Кавалеры и их мужья приосанились, выутюжились ? la Оскар Уайльд. Появились томно-напудренные юноши с тенями под глазами. Излюбленным цветком стала „тигровая орхидея“, впрочем, еще до Бальмонта увековеченная пикантнейшим Мопассаном как „грешный цветок“. <…>

Символистская эпоха была одной из неповторимых русских литературных эпох, потому что многими корнями своими она врастала в назревающий катастрофический перелом русской жизни, отмеченный двумя грозными датами: 1905 и 1917 годы. <…>

Бесформенно мучительное мистическое чувство, живущее на дне души каждого художника, обострилось до мучения в целой плеяде писателей и выражалось в каждом соответственно его индивидуальности: у Сологуба — в демонизме, а у А. Белого и отчасти у С. Соловьева как заостренная маниакально-религиозная идея, у Блока в туманном мистицизме „Прекрасной Дамы“, в безудержном эротизме у Бальмонта. И у молодых: в общем порыве к тому, чего нет на свете».

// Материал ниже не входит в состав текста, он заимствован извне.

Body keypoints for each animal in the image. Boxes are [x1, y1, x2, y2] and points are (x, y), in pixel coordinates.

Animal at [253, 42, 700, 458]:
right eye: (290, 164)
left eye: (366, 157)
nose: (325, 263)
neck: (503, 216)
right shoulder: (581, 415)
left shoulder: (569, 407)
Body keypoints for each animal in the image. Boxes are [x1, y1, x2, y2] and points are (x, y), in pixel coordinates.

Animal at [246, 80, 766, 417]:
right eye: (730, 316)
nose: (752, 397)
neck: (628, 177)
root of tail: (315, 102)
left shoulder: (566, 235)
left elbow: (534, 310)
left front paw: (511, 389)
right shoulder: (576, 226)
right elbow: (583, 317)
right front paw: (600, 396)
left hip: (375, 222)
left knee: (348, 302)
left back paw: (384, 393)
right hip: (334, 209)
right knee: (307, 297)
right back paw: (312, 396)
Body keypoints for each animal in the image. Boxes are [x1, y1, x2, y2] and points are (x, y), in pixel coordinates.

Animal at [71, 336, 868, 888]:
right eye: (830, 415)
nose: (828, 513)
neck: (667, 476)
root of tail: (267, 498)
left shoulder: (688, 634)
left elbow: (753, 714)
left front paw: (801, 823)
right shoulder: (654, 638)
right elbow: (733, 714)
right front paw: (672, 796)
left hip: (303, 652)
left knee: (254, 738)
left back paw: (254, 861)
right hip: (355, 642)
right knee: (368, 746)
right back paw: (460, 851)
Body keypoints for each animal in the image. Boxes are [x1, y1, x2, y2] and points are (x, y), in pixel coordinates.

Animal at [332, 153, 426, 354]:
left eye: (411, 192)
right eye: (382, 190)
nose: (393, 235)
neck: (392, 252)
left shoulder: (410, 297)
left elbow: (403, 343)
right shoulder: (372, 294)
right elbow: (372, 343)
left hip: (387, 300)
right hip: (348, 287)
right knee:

И вот в эту среду символистского разгула явился еще недавно совсем домашний мальчик, остро почувствовавший свою причастность к поэзии и тоже стремящийся «к тому, чего нет на свете». И как любой неофит, мальчик очень быстро распрощался со своей «домашностью», стал завсегдатаем многих сборищ, стал пить при случае («пьянство» — пишет он сам), стал заядлым картежником и нашел для себя особый смысл в карточной игре, подобно многим русским писателям.

Дом Сергея Соколова-Кречетова и Нины Петровской на Знаменке был гостеприимно распахнут для молодых поэтов. Здесь тоже имелась, как и у Вячеслава Иванова в Петербурге, как у студента Боричевского, своя «башня», своя «башенная гостиная» (как много в эпоху символизма этих «башен»! — или сама архитектура модерна толкала к «башенной жизни», создавая для этого декорации, или всех тянуло повыше — к «Небу»?). Готовились издавать альманах «Гриф» — в противовес брюсовскому «Скорпиону»; Брюсов, естественно, встретил это начинание в штыки.

«На Знаменке, — писала Нина Петровская, — читалось много стихов, выпивалось много вина. Весь дом, что называется, встал вверх дном. Соседи жаловались домохозяину на вечный шум».

Виктор Гофман, через несколько лет в Париже покончивший с собой, читал в гостеприимной «башне» стихи: «Не хочу умереть молодым…» Приходили начинающий беллетрист М. Пантюхов, умерший в 1910 году в психиатрической больнице, Александр Курсинский, переводчик польских поэтов, сам по себе поэт посредственный, Ланг-Миропольский, спирит, добродушный, уютный, Александр Рославлев, длинноволосый, «налитый до краев водкой», который «появлялся <…> неизвестно откуда и, серый, бесследно таял в рассветной мгле за углом Румянцевского музея. Впрочем, так приходить и исчезать тенью было тогда в моде». Постоянно бывал там и соученик Ходасевича Александр Койранский, такой милый и добрый к окружающим, что был прозван «Саша радость наша»; впрочем, тут же замечает Петровская, жизнь его сложилась так, что для себя самого он радостью не был. Про Ходасевича она пишет: «Изредка еще высовывал острую умную мордочку из-за гимназической парты Ходасевич». Но с гимназической партой было вскоре покончено…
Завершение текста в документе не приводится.